Contudo, ano após ano, o que se tem verificado é que um contexto que deveria ser normal e natural, com as inquietações inerentes, tem-se transformado num campo de incertezas e problemas de natureza diversa em que predomina não só a incompetência de natureza política como, sobretudo, um profundo desrespeito pelas escolas, pelos professores, crianças e famílias. E não existe pedido de desculpas que sirva de “consolo” perante a enormidade do que está em causa: a importância da escola, dos professores e dos saberes na construção de uma cidadania mais culta e preparada para o presente e para os futuros, também eles incertos.
Por outro lado, a política dos mega-agrupamentos e do aumento do número de crianças e de jovens por turma, para além de uma política deliberada de “funcionalização e utilitarismo da formação” têm retirado do currículo das escolas públicas, do designado ensino regular, a área das artes e tem-se abandonado a ideia original das atividades de enriquecimento curricular. E esta conjugação de fatores tem-se consubstanciado no incremento do desemprego de profissionais que, com elevadas qualificações e competências artísticas e pedagógicas, se veem em situações de grande instabilidade socioprofissional e, na melhor das hipóteses, relegados a horários incompreensíveis.
Basta atender, por um lado, os números assustadores apresentados no relatório "Estado da Educação 2013" do Conselho Nacional de Educação onde se refere que desde 2001, foram eliminados 7.024 estabelecimentos de ensino público e, por outro, a notícia de que “Portugal é o país que desinvestiu mais em Educação na última década” (Visão, 11 de Setembro de 2014).

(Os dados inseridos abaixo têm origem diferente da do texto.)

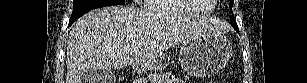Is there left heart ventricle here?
I'll use <instances>...</instances> for the list:
<instances>
[{"label":"left heart ventricle","mask_w":307,"mask_h":83,"mask_svg":"<svg viewBox=\"0 0 307 83\" xmlns=\"http://www.w3.org/2000/svg\"><path fill=\"white\" fill-rule=\"evenodd\" d=\"M196 2L197 3H201V1H199V0L196 1ZM202 3H205V2L202 1ZM198 6H200L201 10H209L211 8V5H205V4L204 5L203 4H201V5L199 4Z\"/></svg>","instance_id":"left-heart-ventricle-1"}]
</instances>
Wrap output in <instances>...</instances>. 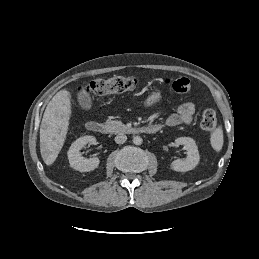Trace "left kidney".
<instances>
[{"instance_id": "left-kidney-1", "label": "left kidney", "mask_w": 259, "mask_h": 259, "mask_svg": "<svg viewBox=\"0 0 259 259\" xmlns=\"http://www.w3.org/2000/svg\"><path fill=\"white\" fill-rule=\"evenodd\" d=\"M177 145H183L187 150V156L184 160L177 159L171 163V168L177 172H187L194 169L200 160L197 145L190 137H179L175 140Z\"/></svg>"}]
</instances>
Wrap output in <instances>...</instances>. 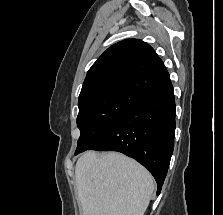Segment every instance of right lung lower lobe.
I'll return each instance as SVG.
<instances>
[{"label":"right lung lower lobe","instance_id":"98d812e1","mask_svg":"<svg viewBox=\"0 0 223 215\" xmlns=\"http://www.w3.org/2000/svg\"><path fill=\"white\" fill-rule=\"evenodd\" d=\"M175 99L170 83L134 103L88 150L118 151L134 158L154 176L157 195L174 148Z\"/></svg>","mask_w":223,"mask_h":215}]
</instances>
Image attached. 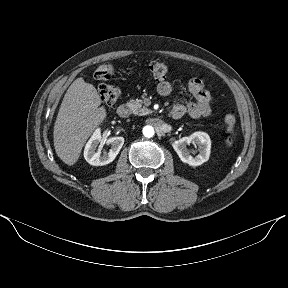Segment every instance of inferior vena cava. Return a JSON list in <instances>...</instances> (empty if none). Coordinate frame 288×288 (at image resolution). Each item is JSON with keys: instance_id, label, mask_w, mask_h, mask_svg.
I'll use <instances>...</instances> for the list:
<instances>
[{"instance_id": "inferior-vena-cava-1", "label": "inferior vena cava", "mask_w": 288, "mask_h": 288, "mask_svg": "<svg viewBox=\"0 0 288 288\" xmlns=\"http://www.w3.org/2000/svg\"><path fill=\"white\" fill-rule=\"evenodd\" d=\"M149 126L157 129L156 135L158 137L168 136L170 134V128L165 123L158 121L157 119H151L149 121Z\"/></svg>"}]
</instances>
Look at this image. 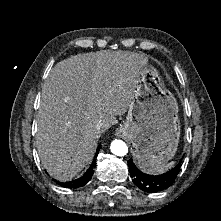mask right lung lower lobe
<instances>
[{"label":"right lung lower lobe","instance_id":"1","mask_svg":"<svg viewBox=\"0 0 221 221\" xmlns=\"http://www.w3.org/2000/svg\"><path fill=\"white\" fill-rule=\"evenodd\" d=\"M99 150L100 146H98L96 150L95 159L93 160L90 168L86 171V173L82 177L65 183L64 182H57V183L65 188H78L87 184L94 173V167L96 166V157L99 153Z\"/></svg>","mask_w":221,"mask_h":221}]
</instances>
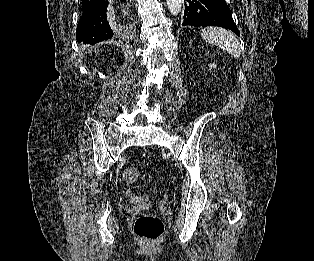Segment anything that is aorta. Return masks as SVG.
<instances>
[{
	"mask_svg": "<svg viewBox=\"0 0 314 261\" xmlns=\"http://www.w3.org/2000/svg\"><path fill=\"white\" fill-rule=\"evenodd\" d=\"M168 9L172 15H178L181 11L182 0H166Z\"/></svg>",
	"mask_w": 314,
	"mask_h": 261,
	"instance_id": "762f6f07",
	"label": "aorta"
}]
</instances>
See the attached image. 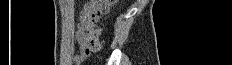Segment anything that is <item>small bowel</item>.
Here are the masks:
<instances>
[{"instance_id": "small-bowel-1", "label": "small bowel", "mask_w": 232, "mask_h": 65, "mask_svg": "<svg viewBox=\"0 0 232 65\" xmlns=\"http://www.w3.org/2000/svg\"><path fill=\"white\" fill-rule=\"evenodd\" d=\"M76 39L78 41L79 47H80V54L75 58V61L77 63L81 62L88 53V40H87V33L82 25L80 23L78 31L76 33Z\"/></svg>"}]
</instances>
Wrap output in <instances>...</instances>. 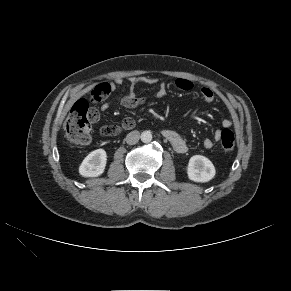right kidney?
I'll use <instances>...</instances> for the list:
<instances>
[{"instance_id": "ca27d5eb", "label": "right kidney", "mask_w": 291, "mask_h": 291, "mask_svg": "<svg viewBox=\"0 0 291 291\" xmlns=\"http://www.w3.org/2000/svg\"><path fill=\"white\" fill-rule=\"evenodd\" d=\"M107 154L103 149H97L85 157L79 167V174L83 177L100 176L105 169Z\"/></svg>"}]
</instances>
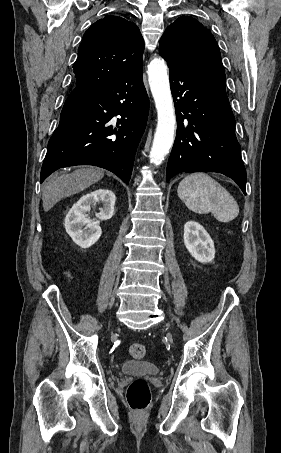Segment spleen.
I'll return each mask as SVG.
<instances>
[{"label":"spleen","instance_id":"1","mask_svg":"<svg viewBox=\"0 0 281 453\" xmlns=\"http://www.w3.org/2000/svg\"><path fill=\"white\" fill-rule=\"evenodd\" d=\"M177 192L193 212H212L220 222H230L238 216L239 206L235 198L205 172H193L185 176L179 182Z\"/></svg>","mask_w":281,"mask_h":453}]
</instances>
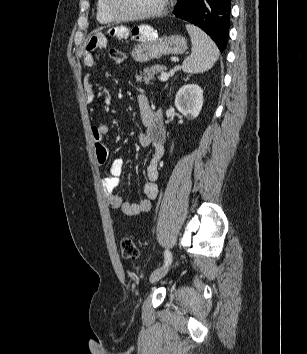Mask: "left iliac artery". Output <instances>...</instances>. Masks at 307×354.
I'll return each mask as SVG.
<instances>
[{"label":"left iliac artery","instance_id":"obj_1","mask_svg":"<svg viewBox=\"0 0 307 354\" xmlns=\"http://www.w3.org/2000/svg\"><path fill=\"white\" fill-rule=\"evenodd\" d=\"M164 258L165 259H164V266L163 267H166L172 261V255H171V252L168 249H166L165 252H164Z\"/></svg>","mask_w":307,"mask_h":354}]
</instances>
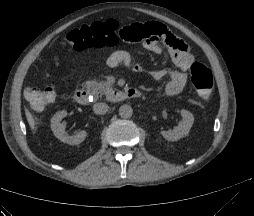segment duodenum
I'll use <instances>...</instances> for the list:
<instances>
[{
    "mask_svg": "<svg viewBox=\"0 0 254 216\" xmlns=\"http://www.w3.org/2000/svg\"><path fill=\"white\" fill-rule=\"evenodd\" d=\"M140 97V92L137 89L129 88L125 90H112L107 95L110 102H118L127 98ZM75 100L81 105H87L90 102V93L87 89L80 88L75 92Z\"/></svg>",
    "mask_w": 254,
    "mask_h": 216,
    "instance_id": "duodenum-1",
    "label": "duodenum"
}]
</instances>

E isto não tem apenas a ver com a regressão em termos demográficos. São claramente opções de natureza de política educativa e de política financeira.
Perante este quadro de grande violência simbólica, profissional, pessoal e organizacional uma pergunta impõe-se: o que fazer e como fazer?
Das múltiplas possibilidades de resposta, e de uma forma muito sintética, existem duas dimensões que me parecem relevantes e a que é necessário atender. Uma no plano mais macro e outra num plano mais micro.
Trabalho associativo, auto-organização e envolvimento. Apesar de todos os esforços de escolas, professores, famílias e de algumas associações, nomeadamente da APEM, os diferentes governos têm desenvolvido políticas que, de um modo geral, são contrárias às dimensões artísticas nas aprendizagens, apesar de todos os pareceres e conferências nacionais e internacionais. Apesar de todos os estudos. Perante a incapacidade política e de políticas a nível central urge encontrar outro tipo de caminhos e de soluções que permitam criar e recriar movimentos suficientemente fortes que articulem a dimensão escola-família-comunidade, de modo a que a nossa voz possa ser tida em conta. À fragmentação existente no campo do ensino de música e, em particular, no quadro da educação musical, contrapõe-se a necessidade de uma maior participação e envolvimento no movimento associativo de modo a que nos auto-organizemos em defesa de uma educação mais culta. Perante todas as incompetências e desvarios se não cuidarmos de nós quem cuidará?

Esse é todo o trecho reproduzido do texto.